Título: Países ainda tentam evitar fracasso
Autor: Rolf Kuntz
Fonte: O Estado de São Paulo, 13/12/2005, Economia & Negócios, p. B4

O chanceler Celso Amorim reuniu-se ontem à noite com os principais negociadores de Estados Unidos, União Européia, Japão, Índia e Austrália, em busca de uma estratégia para evitar o fracasso completo da 6ª Conferência Ministerial da Organização Mundial do Comércio (OMC). Decidiram trabalhar em duas frentes. Vão discutir uma agenda para o desenvolvimento, destinada a beneficiar principalmente as economias pobres, e tentar alguns acordos simples e vistosos, sem esperança de resolver nesta reunião as questões mais complicadas. O diretor-geral da OMC, Pascal Lamy, participou da reunião.

A conferência começa hoje, oficialmente. Se o esforço der certo, os negociadores chegarão ao fim do encontro, no domingo, com alguns resultados fáceis de apresentar à opinião pública. Além disso, terão feito avançar um pouco a Rodada Doha, deixando para um próximo encontro, talvez em março ou abril, a solução das questões mais complicadas. Essa reunião vem sendo chamada Hong Kong 2, mas poderá ocorrer em qualquer cidade.

Se tudo correr bem, os ministros poderão anunciar nos próximos dias um prazo para o fim dos subsídios a exportações agrícolas. O assunto foi proposto na reunião de ontem à noite porque já existe um acordo básico sobre a eliminação daqueles subsídios. Mas o comissário de Comércio da União Européia, Peter Mandelson, resiste à idéia. Segundo ele, esse compromisso terá sentido somente se houver um avanço paralelo em outros temas em negociação.

Brasil, Estados Unidos e vários países emergentes defendem um prazo de cinco anos para o fim daquelas subvenções. Se o representante europeu concordar com um prazo, comentou Celso Amorim, terá um argumento a mais para cobrar dos americanos, como resultado paralelo, a redução dos subsídios internos causadores de distorções.

A estratégia de Mandelson pode comprometer não só a conferência desta semana, mas todo o esforço da rodada. Pressionado por vários governos europeus, o comissário continuava a recusar, até ontem, qualquer melhora nas concessões em matéria de comércio agrícola.

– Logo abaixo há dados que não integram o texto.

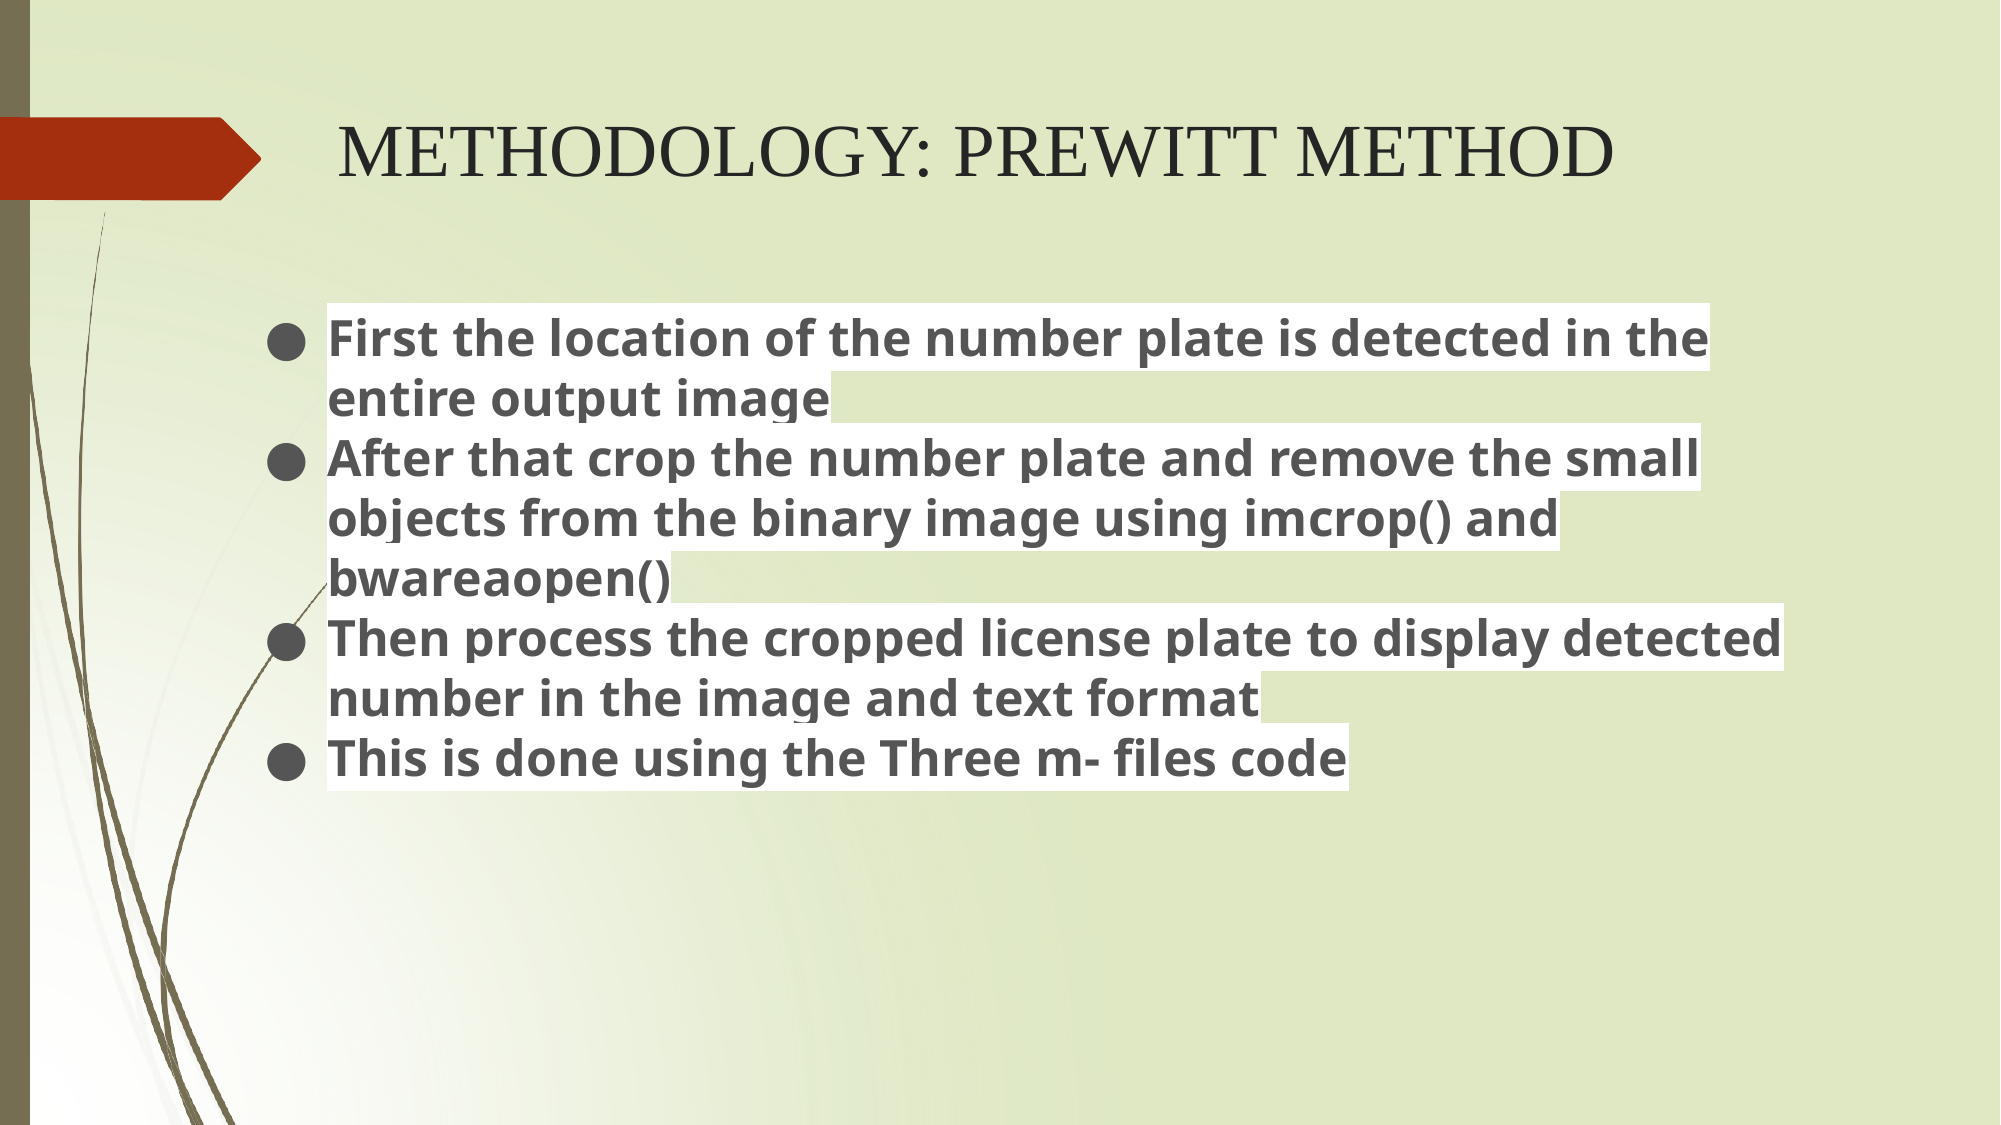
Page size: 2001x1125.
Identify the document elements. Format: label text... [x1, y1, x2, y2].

Um dia antes havia chegado a mencionar, vagamente, a disposição de negociar com maior flexibilidade, mas nenhuma de suas atitudes confirmou essa hipótese.

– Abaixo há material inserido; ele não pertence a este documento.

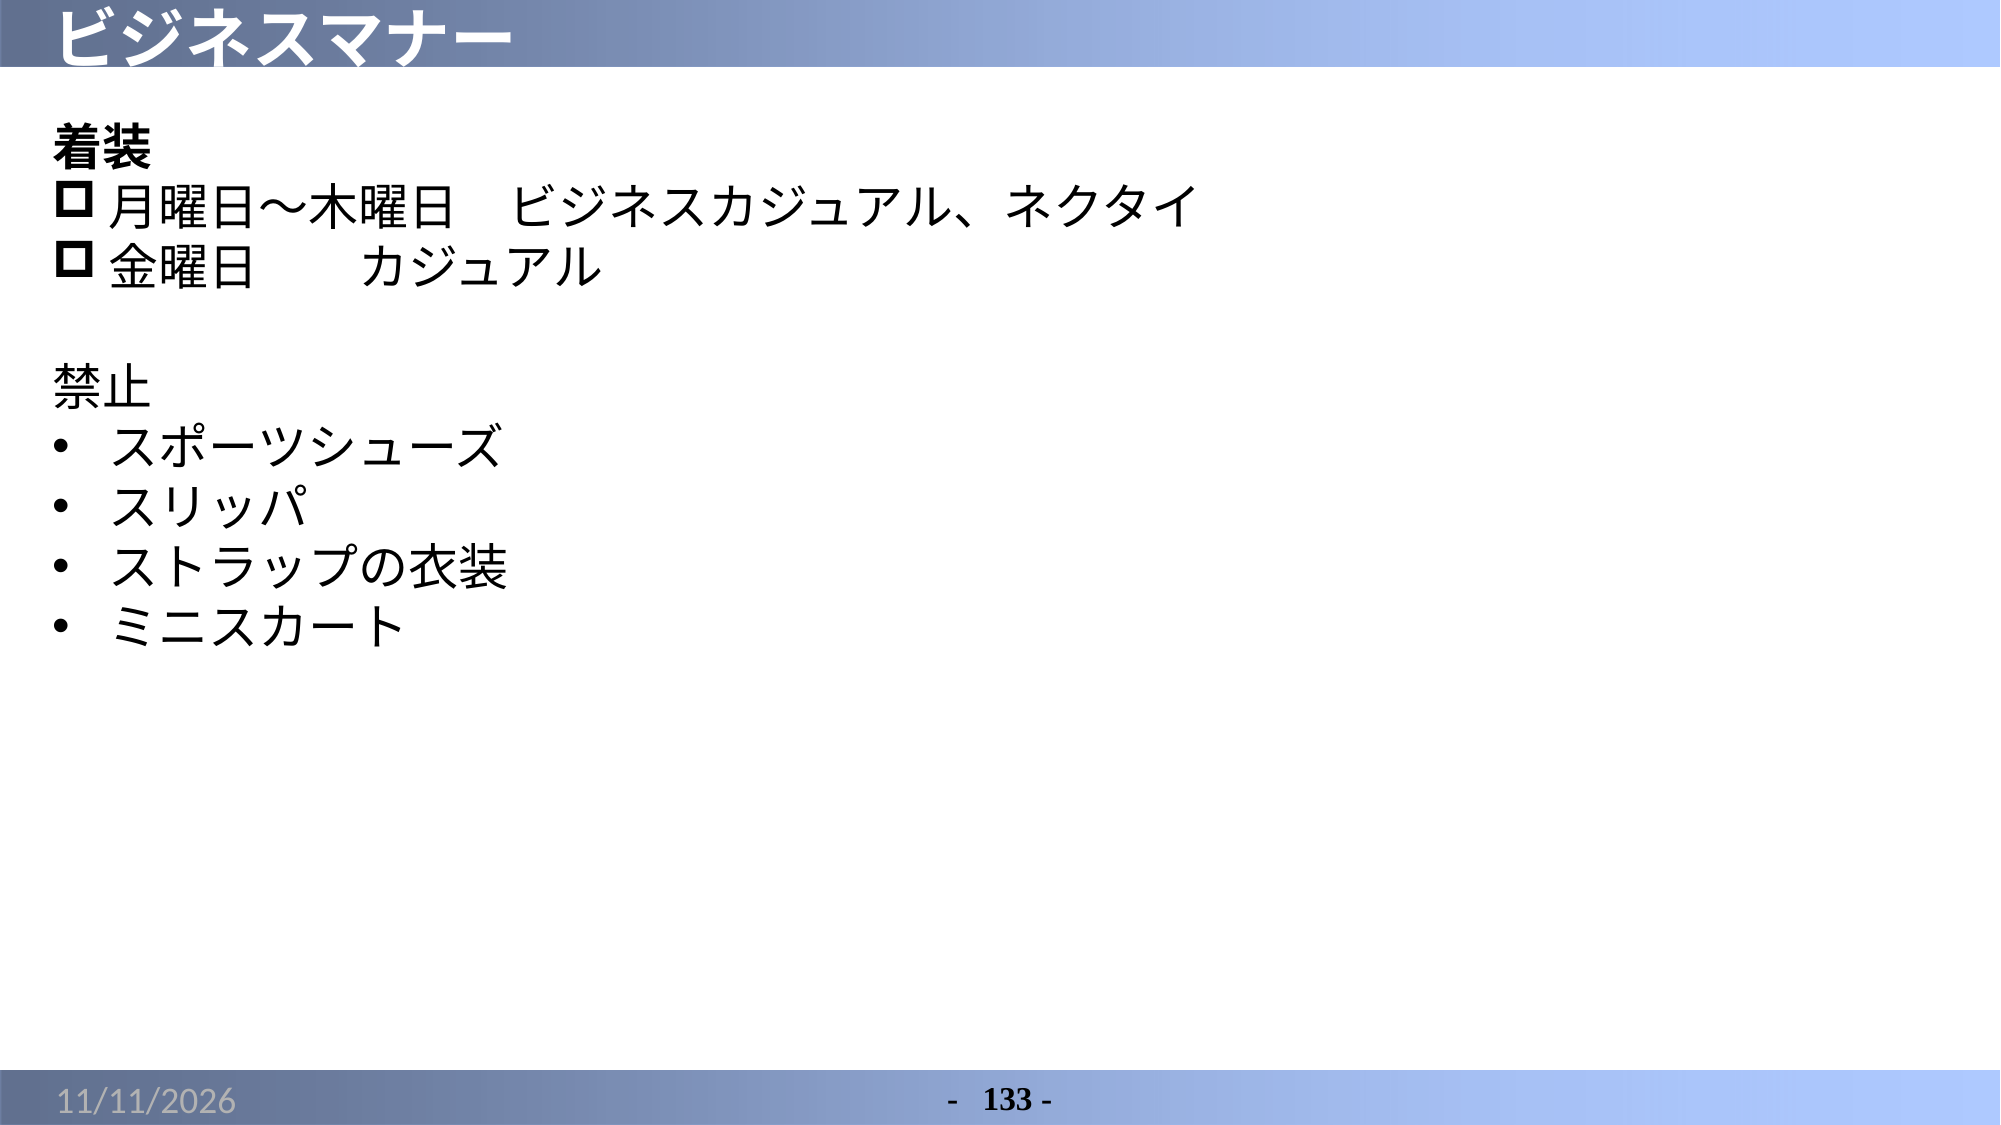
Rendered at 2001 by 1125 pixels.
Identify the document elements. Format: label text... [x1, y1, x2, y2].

Se a União Européia não melhorar suas ofertas em agricultura, a rodada não levará a nenhum acordo, havia dito no começo da tarde, numa entrevista à imprensa internacional, o chanceler Celso Amorim. Também a agenda para o desenvolvimento, embora a idéia seja simpática e fácil de apresentar à opinião pública, encerra algumas dificuldades.

UM PONTO DE ACORDO

Um acordo sobre o assunto deve incluir uma ampla abertura de mercados para as economias pobres, sem cotas limitadoras e sem tarifas alfandegárias. Deve incluir também políticas especiais de ajuda, como assistência técnica para o comércio. Essas economias ficarão livres da maior parte das obrigações definidas pelos acordos comerciais.

O governo brasileiro tem adotado políticas de apoio a essas economias e está disposto a assumir novas obrigações, disse o ministro Celso Amorim, mas com certos cuidados. Por exemplo: não aceitará concessões especiais aos países pobres no comércio de têxteis. Alguns dos países candidatos a benefícios especiais, como o Paquistão, já dispõem de condições favoráveis de comércio e são altamente competitivos graças a custos muito baixos, como lembrou depois um funcionário brasileiro.

A reunião da noite confirmou pelo menos um ponto de acordo entre os principais negociadores. Nenhum espera avançar, nesta conferência, no capítulo das modalidades. Esta é palavra do jargão diplomático para designar as definições básicas de uma negociação comercial. Engloba, por exemplo, os compromissos de corte ou de eliminação de subsídios, a fixação de prazos para o alcance das metas e a combinação sobre como se reduzirão as tarifas.

Estabelecidos esses pontos, ficam faltando os detalhes. Podem ser trabalhosos, mas pelo menos as decisões básicas terão sido tomadas. Houve avanços, desde o ano passado, nas discussões de modalidades, mas insuficientes para fazer desta conferência o marco inicial da última fase da rodada.

Com ambições muito reduzidas, os ministros poderão proclamar o sucesso da conferência se conseguirem alguns acordos não muito complicados e conseguirem manter o motor das negociações em funcionamento. Na reunião de Cancún, em 2003, deixaram o motor morrer e levaram um ano para fazê-lo funcionar de novo.